McGowan, who served on the Yelm City Council from 2006 to 2015 — resigning his position when he moved out of the Yelm city limits to unincorporated Thurston County — knew from the get-go that the library was his true destination.

“I was halfway through my library interview when I realized that I really wanted this job, and not just the paycheck,” said McGowan, who has a bachelor’s degree from the University of New York at Buffalo. “I really enjoy the work, and it’s particularly satisfying because I probably get to see people at their best.”

McGowan would undoubtedly include frequent library patrons Lanakila Washington and his husband Reginald Ross among them. The Yelm couple has known McGowan for six years.

Said Washington, 57: “I really enjoy Mike because of his kindness and the fact that he always has a story to share.”

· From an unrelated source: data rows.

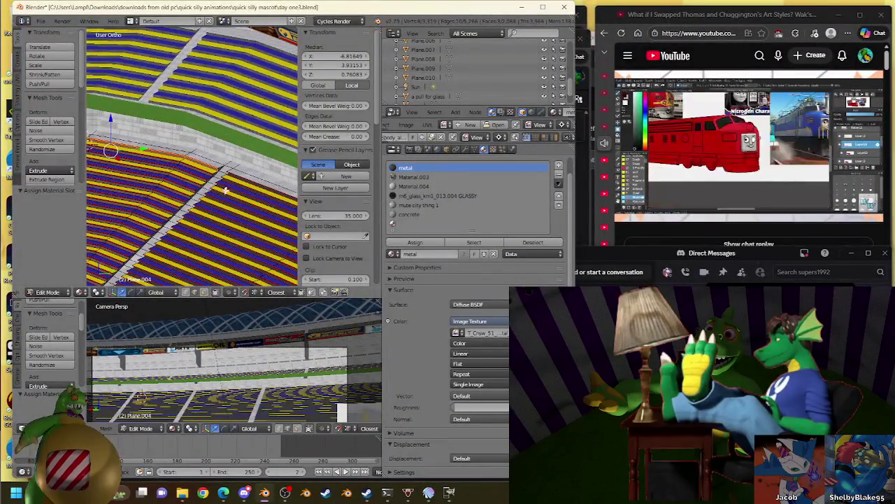
{"action": "scroll", "coordinate": [224, 190], "scroll_direction": "up", "scroll_amount": 2}
{"action": "scroll", "coordinate": [210, 185], "scroll_direction": "up", "scroll_amount": 2}
{"action": "mouse_move", "coordinate": [196, 181]}
{"action": "middle_mouse_down"}
{"action": "mouse_move", "coordinate": [180, 175]}
{"action": "mouse_move", "coordinate": [194, 163]}
{"action": "middle_mouse_up"}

Ross has similar feelings: “His knowledge of the library is extensive, he’s kind, he makes you laugh when you're feeling bad — and most of all, I like his hair.”

All of that — including the distinctive locks — undoubtedly amplify McGowan’s ability to mesmerize kids during his school outreach programs.

“I really like going to the schools and doing outreach,” McGowan said. “It was like ‘this is what I was made to do.’”

But it didn’t come so easily in the beginning as McGowan painstakingly forced himself to learn on the fly. Little by little, though, he figured out the most effective ways to reach his young audiences.

“My first library program was based off The Ed Sullivan Show,” he recounted. “I had skits and music acts — all I would have needed was Topo Gigio, and it would have been complete.”

From there, McGowan shifted to half-hour game show themes that kept his kids enthralled and interactive.

“By this point it felt like I belonged here, and I knew what I was doing,” he said. “I think there was a hidden showman in me I didn’t know was there until I did my first school program. I connected with the kids, and it’s what I do best.”

But it’s often his more somber moments — particularly in his role as the library’s reference guru — that stick in his mind. It’s not always pleasant.

“Patrons may be going through situations with their families or need information about a medical diagnosis they’ve been given,” he said. “You get connected to how people are feeling both good and bad, and if I can help them it’s satisfying for me.”

The goal, McGowan said, is getting to the core of their issues — and that takes persistence.

“I look at myself as a guide who helps people find what they really need,” he said. “And that requires digging down beneath their initial questions and getting to the real answers.”

It’s always a two-way street, McGowan said.

“Whatever action I’m taking for patrons, there’s an equal reaction I’m receiving from them — and it’s satisfying for me one way or the other.”

That’s true for McGowan even after 25 years — because nothing remains static.

“The people, their questions and other needs change all the time — and that keeps it fresh,” he said. “As in most situations, it always comes down in the end to the people. I’ve learned over the years how to connect with people about what they want, but I wasn't able to do that when I started.”

And though he loves his job, McGowan doesn’t spend all of his time in the library. 

He spends special time with his daughter and two granddaughters — “the joy of my life” — who live next door to him, and he still digs sports. You might see him playing basketball or stickball or tennis or even roller skating, but you’re probably never going to see him prancing around second base at Yankee Stadium.

Unless, of course, you have ultra-weird sports dreams about men with long white hair.